Los dioses obran de maneras misteriosas. 8:30 de la mañana. Colectivo repleto. Junto a mí viaja un tipo gigante que no tiene nada que envidiarle a ningún patovica, probablemente lo sea. Viste un buzo con capucha que le cubre la cabeza y le tapa los ojos. Usa auriculares y un reproductor de mp3 chiquito que aprieta con las dos manos sobre el pecho.
El colectivo se mueve y casi no se nota pero si uno le presta atención el tipo se bambolea con su propia cadencia, distinta a la del vaivén de los pozos. De adelante para atrás, como aquellos judíos que rezaban sobre los camellos en las arenas del Néguev, o los que rezan frente al Muro de los Lamentos. Mueve los labios, hace trompita. La parte del rostro que se le ve deja adivinar que tiene los ojos cerrados con fuerza. El resto del pasaje está normal, lloran un par de bebés, unas viejas cuchichean sobre el bailando. El chofer se queja de que haya un mañana.
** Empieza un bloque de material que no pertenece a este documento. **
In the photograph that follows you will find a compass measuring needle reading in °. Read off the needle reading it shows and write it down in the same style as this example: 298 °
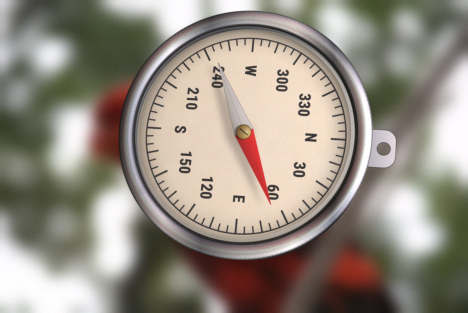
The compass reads 65 °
El tipo junto a mi detiene su danza mínima. Queda suspendido, sin estar agarrado a nada, firme, recto. Alza un poco la cabeza y, a pesar del ruido, se escucha por lo bajo lo que dice; en ritmo de cumbia canta: “Jesus me hace saltar, jesus me sostiene, me da fuerzas”. Y lo repite, cada vez más fuerte, más claro, más distinto. Las personas comienzan a darse cuenta pero no lo miran. El volumen es cada vez mayor.
Pienso que los pibes que cambiaron el paco y la fafafa por el evangelio hicieron bien pero que a la larga sólo cambiaron de dealer.
El tipo, sin que nadie le dijera nada comienza a bajar el volumen de su canto. Apoya su espalda contra la ventanilla y al llegar al punto del silencio dice a viva voz “alabado sea cristo”. Desde el fondo del colectivo una voz de mujer le contesta “alabado sea”.
El mundo se va al carajo y yo sin agua bendita.